Réal V. Benoit : La vie heureuse de Réal V.
Réal V. Benoit est ce personnage coloré, plus vrai que nature, que Fred Fortin a relancé jusqu’en Abitibi. Rencontre avec un homme étonnant qui a ressorti sa guitare du garde-robe après 30 années de silence.
L’histoire de Réal V. Benoit est un conte merveilleux made in Rouyn-Noranda. Mineur de sa profession, le coloré personnage a autrefois, il y a 30 ans, souhaité amorcer une carrière de chanteur qui piqua du nez après trois disques enregistrés avec les moyens du bord et un mauvais encadrement. "J’ai longtemps été amer, je considère que ces gens-là ont ri de moi. Le public, lui, me prenait au sérieux, mais quand j’arrivais dans les stations de radio, ça ne marchait plus, j’étais mal soutenu, confie le chantre des petites misères et poète du quotidien. Je voulais en faire une carrière, mais j’ai fini par mettre une croix là-dessus, comme quelqu’un qui fait de la course en skis et qui un jour se casse la patte et arrête tout. J’ai passé ma vie dans les mines, j’ai 42 ans d’expérience et je suis fier de ce que j’ai accompli dans ce domaine. Aujourd’hui je m’occupe de la sécurité des employés et je m’apprête à prendre ma retraite", raconte Monsieur V. Benoit en direct de son Abitibi au "ventre plein de minerai", tel qu’il le chante sur Sérieusement, son 4e album lancé cet automne… Plus de 30 ans après le troisième.

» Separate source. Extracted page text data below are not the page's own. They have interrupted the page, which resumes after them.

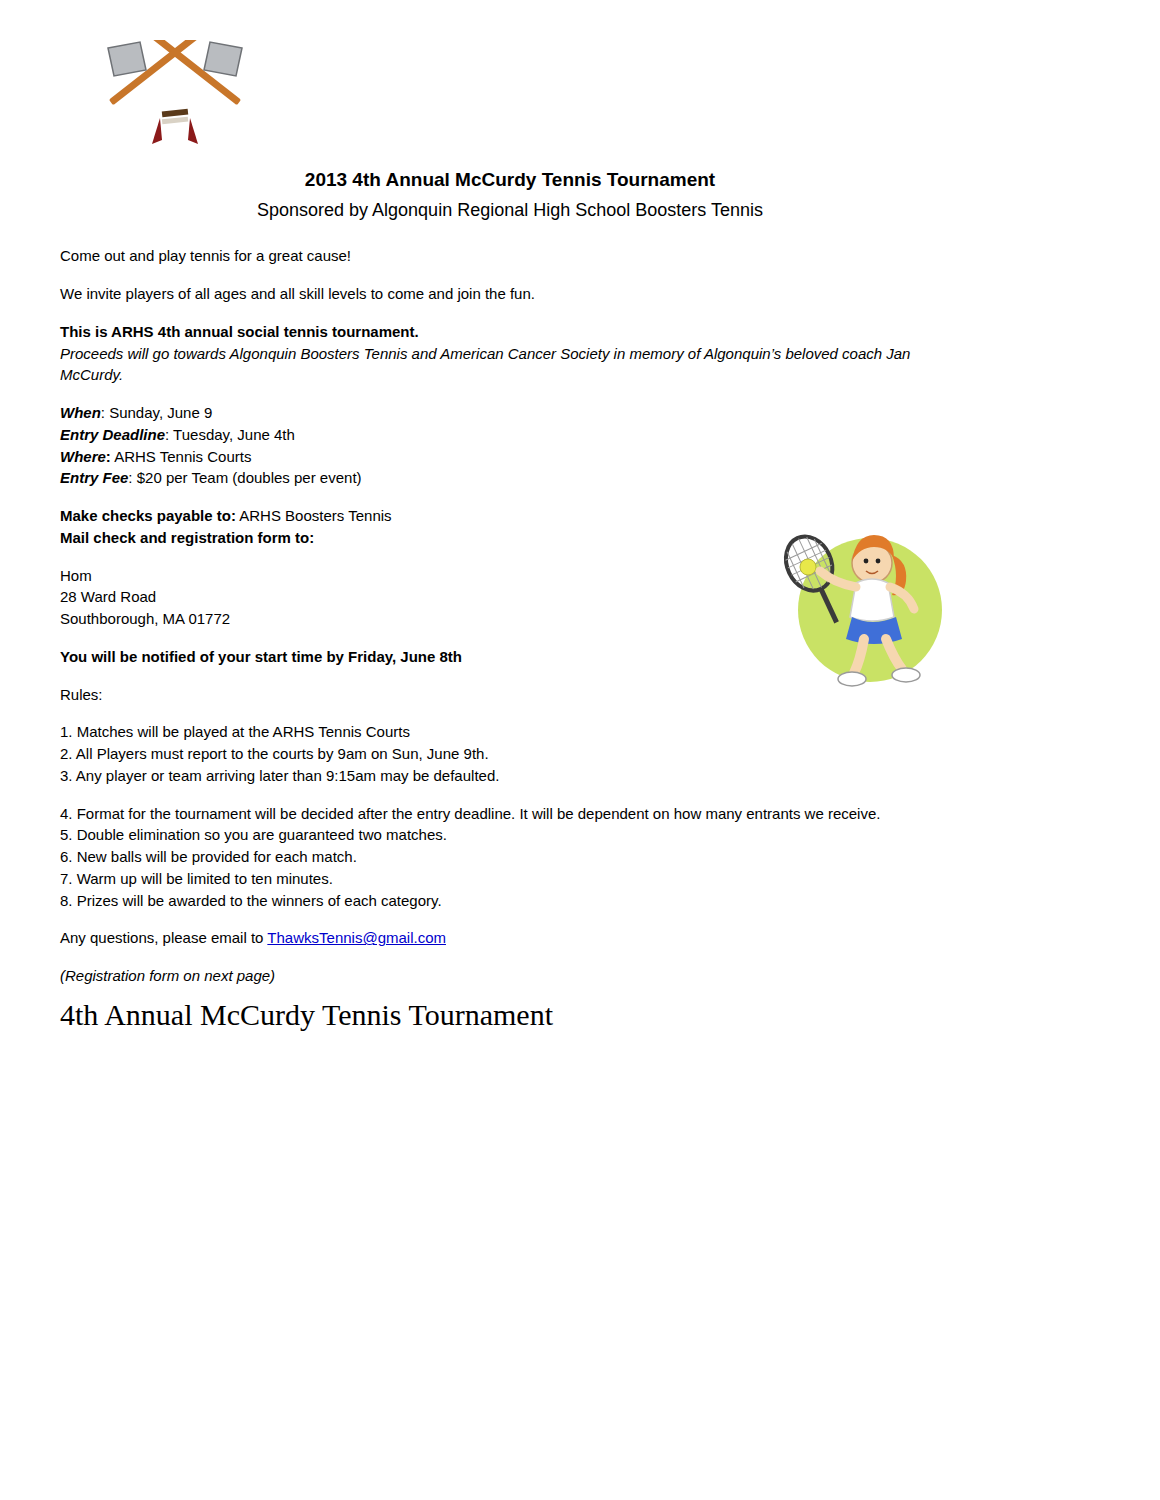2013 4th Annual McCurdy Tennis Tournament
Sponsored by Algonquin Regional High School Boosters Tennis
Come out and play tennis for a great cause!
We invite players of all ages and all skill levels to come and join the fun.
This is ARHS 4th annual social tennis tournament.
Proceeds will go towards Algonquin Boosters Tennis and American Cancer Society in memory of Algonquin’s beloved coach Jan McCurdy.
When: Sunday, June 9
Entry Deadline: Tuesday, June 4th
Where: ARHS Tennis Courts
Entry Fee: $20 per Team (doubles per event)
Make checks payable to: ARHS Boosters Tennis
Mail check and registration form to:
Hom
28 Ward Road
Southborough, MA 01772
You will be notified of your start time by Friday, June 8th
Rules:
1. Matches will be played at the ARHS Tennis Courts
2. All Players must report to the courts by 9am on Sun, June 9th.
3. Any player or team arriving later than 9:15am may be defaulted.
4. Format for the tournament will be decided after the entry deadline. It will be dependent on how many entrants we receive.
5. Double elimination so you are guaranteed two matches.
6. New balls will be provided for each match.
7. Warm up will be limited to ten minutes.
8. Prizes will be awarded to the winners of each category.
Any questions, please email to ThawksTennis@gmail.com
(Registration form on next page)
4th Annual McCurdy Tennis Tournament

Un certain soir sombre de 1975, écœuré de la tournure décevante des événements, avec l’impression de ne pas être pris au sérieux par son producteur, qui, soir après soir, le déguisait en mineur chantant, Réal V. Benoit a "crissé sa guitare dans son étui" et s’en est allé, le cœur lourd et la mort dans l’âme…
Jusqu’à ce qu’un certain bleuet "fuzzé" mieux connu sous le nom de Fred Fortin, lance un avis de recherche en ondes aux Refrains d’abord, l’émission qu’anime Monique Giroux à la radio de Radio-Canada. "C’est bizarre la vie comment c’est fait. Pendant 30 ans, personne ne m’a parlé de musique, ma guitare était rangée dans un coin du garde-robe et je ne la sortais même pas à Noël. Jusqu’à ce que, au cours de la même année, Fred vienne à ma rencontre en plus d’une gang de "p’tits vieux" d’Acton Vale qui se sont mis à me relancer pour que j’aille faire un show chez eux. Soir après soir je rentrais de la mine et ma femme me disait: "Gaétan a encore appelé." Jusqu’à ce que j’accepte."
Réal V. Benoit a depuis dépoussiéré ses vieilles bobines pour nous mitonner un disque à l’effigie d’un 20 $. Sur ce nouvel effort sans prétention, rempli d’humour et de p’tits rictus entendus, il livre onze chansons découpées dans le quotidien, sur lesquelles il célèbre la ténacité dans les moments difficiles, dénonce l’hypocrisie des vendus, entonne La balade des bills de 20 $, encense les attraits de son Abitibi chérie, maudit le "chiâlage" inutile. "Je m’inspire des détails du quotidien, des choses qui m’ont écorché, qui m’ont fait rire ou qui m’ont fait jouir", précise celui qui hait la routine et la chante pour la tromper.
Bien des choses ont changé depuis la rencontre avec Fred Fortin. "C’est sa femme qui avait déniché mon disque. Y a des magasins où c’est plein de vieux vinyles, tu peux retourner dans le passé." Un jour ce dernier l’invite à assurer ses premières parties. "J’ai dit: "Es-tu fou, Fred? Tes fans ont les cheveux mauves, des boucles d’oreilles pis des pitons partout, je me vois pas là-dedans!" Il m’a dit: "Inquiète-toi pas, Réal, je vais t’arranger ça, je te jure, ça va aller". J’ai été intrigué. J’ai découvert ses disques, j’haïs pas ça!"